None of this matters. Or, it totally matters. Because it’s the charm of this game that has totally won me over, and not just the devs’ fuck-it-we’re-too-far-in-now-to-quit design jankiness. It’s the gameplay. As I screamed through levels, slicing and shooting and unlocking wider parry windows and slo-mo spin shots and finishers that have you flipping enemies aginst walls before shooting up into their helmets, I had the biggest smile on my face. It’s just so much fun. And, as you remember, that’s the key element now – strap me in, give me personality, and let me loose. Linear levels, skill trees, and not a damn online element to be found anywhere.
Bliss. This is my forever game. I might even get good enough to finish it at some point.
So, I accept this choice is unlikely to be reflected in many other lists, but go on. Give it a go.
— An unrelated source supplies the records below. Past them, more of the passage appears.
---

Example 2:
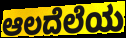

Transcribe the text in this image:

ಆಲದೆಲೆಯ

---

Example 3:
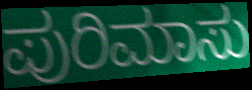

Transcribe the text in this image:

ಪುರಿಮಾಸು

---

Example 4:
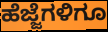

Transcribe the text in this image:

ಹೆಜ್ಜೆಗಳಿಗೂ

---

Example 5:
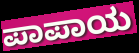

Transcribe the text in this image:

ಪಾಪಾಯ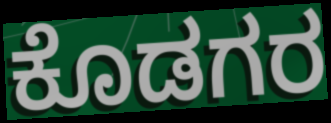
ಕೊಡಗರ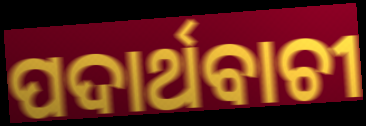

You might find that smile also appear on your face.
And yes, I did play (to varying degrees): Baldur’s Gate 3, Resident Evil 4 Remake, Super Mario Wonder, Pikmin 4, Starfield (lol), Assassin’s Creed Mirage, Star Wars: Jedi Survivor, Hogwarts Legacy, Armored Core 6, Cocoon, Hi-Fi Rush, Humanity.
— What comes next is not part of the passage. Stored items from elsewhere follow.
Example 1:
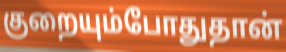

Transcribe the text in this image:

குறையும்போதுதான்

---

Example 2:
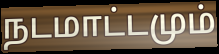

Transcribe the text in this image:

நடமாட்டமும்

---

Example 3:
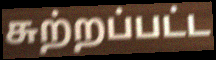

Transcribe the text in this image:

சுற்றப்பட்ட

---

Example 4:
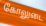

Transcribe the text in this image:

கோலுடை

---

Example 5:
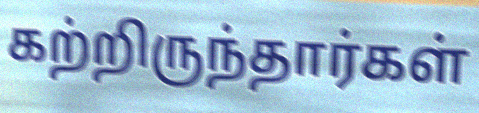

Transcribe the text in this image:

கற்றிருந்தார்கள்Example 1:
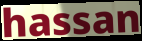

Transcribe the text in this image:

hassan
What I actually played in 2023
This year I mainly played on my Switch Lite, the perfect tool for instant play-anywhere sessions, and the games I revisted completely opened up: Factorio, Sifu, Hades, Subnautica and No Man’s Sky all took on a brand new lease of life on my tiny little perfect machine. Then new (to me) games like FC24 (it’s good!), Pillars Of Eternity, Suika and Divinity: Original Sin II filled the rest of my Lite time.
Elsewhere, I enjoyed a third playthrough of the peerless Titanfall 2 on my Steam Deck, and flailed like a crazy person in Swarm on Meta Quest 2. Humanity on PC filled the Kurushi Final niche very nicely, and Shapez (also PC) was a nice slimmed-down factory builder. I discovered that Medal Of Honor: Airborne did a better version of CoD MW3’s open-combat way back in 2007 (and it plays beautifully on Xbox Series X). While you’re there, head to Game Pass to grab Clone Drone In The Danger Zone and ask yourself why this brilliant, surprising and genuinely funny game is so slept on.
This was also the year I finally understood all the NEOGEO fuss when I bought a Mini (International Version). I’m starting to wonder if King of Fighters 2002 might actually be up there with Street Fighters Third Strike and Alpha 3 as my favourite beat ’em ups, and this newfound KoF obsession led me to the rather wonderful KoF XV on PC. But when it came to bespoke nostalgia hardware, my absolute favourite thing was finally playing The Legend Of Zelda: Link’s Awakening on Nintendo’s gorgeous Game & Watch reissue.
So a nice varied year, even if many new games left me feeling cold. But what I really need in 2024 is a proper Rez sequel. Come on, Enhance. Have a chat with Mizuguchi-san. Make it happen.